A nota biográfica sobre João Braga refere, além da sua carreira no fado, o seguinte currículo político: “Em 1974 é obrigado a exilar-se em Espanha depois de o Copcon lhe ter assaltado a casa e emitido um mandato de captura que só foi cancelado em Maio de 76. Em 1975 entrou clandestinamente em Portugal onde participou na luta anti-totalitária”. Ou seja, João Braga esteve ligado ao ELP ou ao MDLP, movimentos de extrema-direita com base nos exilados no país vizinho e que, durante o PREC, organizaram assaltos a sedes do PCP e uma onda de ataques terroristas contra alvos associados aos comunistas, em resposta ao que entendiam como uma tentativa destes de instaurar um regime pró-soviético.

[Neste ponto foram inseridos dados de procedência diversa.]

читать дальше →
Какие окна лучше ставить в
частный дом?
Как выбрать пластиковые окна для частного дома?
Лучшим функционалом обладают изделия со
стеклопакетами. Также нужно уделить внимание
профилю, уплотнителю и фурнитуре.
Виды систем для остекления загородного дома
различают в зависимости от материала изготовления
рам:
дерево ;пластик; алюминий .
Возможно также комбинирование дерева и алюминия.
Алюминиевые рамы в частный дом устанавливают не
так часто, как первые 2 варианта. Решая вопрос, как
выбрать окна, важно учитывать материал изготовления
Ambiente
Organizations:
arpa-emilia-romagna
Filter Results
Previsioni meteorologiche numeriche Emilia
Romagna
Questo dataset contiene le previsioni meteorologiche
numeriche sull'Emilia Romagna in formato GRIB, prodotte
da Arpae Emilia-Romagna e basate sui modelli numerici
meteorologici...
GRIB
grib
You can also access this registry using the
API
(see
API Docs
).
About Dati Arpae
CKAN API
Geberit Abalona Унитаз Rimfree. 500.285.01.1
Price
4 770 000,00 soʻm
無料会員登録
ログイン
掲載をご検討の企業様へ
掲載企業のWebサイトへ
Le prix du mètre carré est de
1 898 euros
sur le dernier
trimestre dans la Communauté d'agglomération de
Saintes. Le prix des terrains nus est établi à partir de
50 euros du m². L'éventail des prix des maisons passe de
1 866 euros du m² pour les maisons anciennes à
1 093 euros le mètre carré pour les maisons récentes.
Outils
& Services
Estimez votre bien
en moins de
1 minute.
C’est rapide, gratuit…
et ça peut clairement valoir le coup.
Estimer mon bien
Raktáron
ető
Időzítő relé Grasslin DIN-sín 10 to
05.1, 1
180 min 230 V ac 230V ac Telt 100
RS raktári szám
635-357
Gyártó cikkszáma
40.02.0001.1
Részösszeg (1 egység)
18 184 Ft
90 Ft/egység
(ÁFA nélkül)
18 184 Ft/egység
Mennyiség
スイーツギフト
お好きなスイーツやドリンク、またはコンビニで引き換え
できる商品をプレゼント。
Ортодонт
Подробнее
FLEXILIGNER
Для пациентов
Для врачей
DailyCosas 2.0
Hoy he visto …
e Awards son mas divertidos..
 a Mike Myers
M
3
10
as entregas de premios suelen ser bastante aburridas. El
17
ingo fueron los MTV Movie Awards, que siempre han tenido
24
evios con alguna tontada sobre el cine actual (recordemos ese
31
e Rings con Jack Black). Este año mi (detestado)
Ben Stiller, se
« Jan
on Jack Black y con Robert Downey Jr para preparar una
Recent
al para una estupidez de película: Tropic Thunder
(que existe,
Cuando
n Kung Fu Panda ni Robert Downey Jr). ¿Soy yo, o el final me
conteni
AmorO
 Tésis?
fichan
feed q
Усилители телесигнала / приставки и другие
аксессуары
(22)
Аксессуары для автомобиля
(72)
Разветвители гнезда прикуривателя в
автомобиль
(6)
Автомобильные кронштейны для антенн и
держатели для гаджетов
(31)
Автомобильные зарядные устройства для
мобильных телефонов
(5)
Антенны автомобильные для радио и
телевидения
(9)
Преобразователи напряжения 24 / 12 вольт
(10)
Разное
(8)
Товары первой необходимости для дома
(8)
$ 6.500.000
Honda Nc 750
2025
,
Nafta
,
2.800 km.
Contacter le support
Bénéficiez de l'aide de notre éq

Paradela de Abreu foi um dos dirigentes da rede bombista activa durante o “Verão Quente”.

 

No seu texto, João Braga condena o “famigerado prec (sic)”, rejeita o marxismo e “a vida de miséria e pobreza que os camaradas socialistas nos querem oferecer” e defende a ruptura com “os espectáculos degradantes destes últimos 5 anos”. Contudo, o fadista, inspirado pelo novo Papa João Paulo II, afirma não pretender um “país submerso em clima de ódios e vinganças” e demarca-se quer do ELP e do MDLP quer das “reacções profundamente apaixonadas e sofridas que por vezes tive” durante “esse período sinistro que usaram apelidar de Gonçalvismo”. O voto na AD seria, para Braga, a via pacífica no sentido da liberdade e do progresso.

 

Ao longo das décadas seguintes, João Braga manteve constantes as suas ideias (como diz o cantor, “todos sabem de antemão tudo quanto penso”), elogiando Salazar e criticando a evolução da política portuguesa. A recente polémica com origem em posts escritos por Braga no Facebook revelou a mundividência do artista, para quem não faz sentido pedir desculpas por utilizar a palavra “pretos” ou por mostrar orgulho na sua heterossexualidade. De facto, a recusa do “politicamente correcto” personificada nos EUA por Trump vem de muito longe.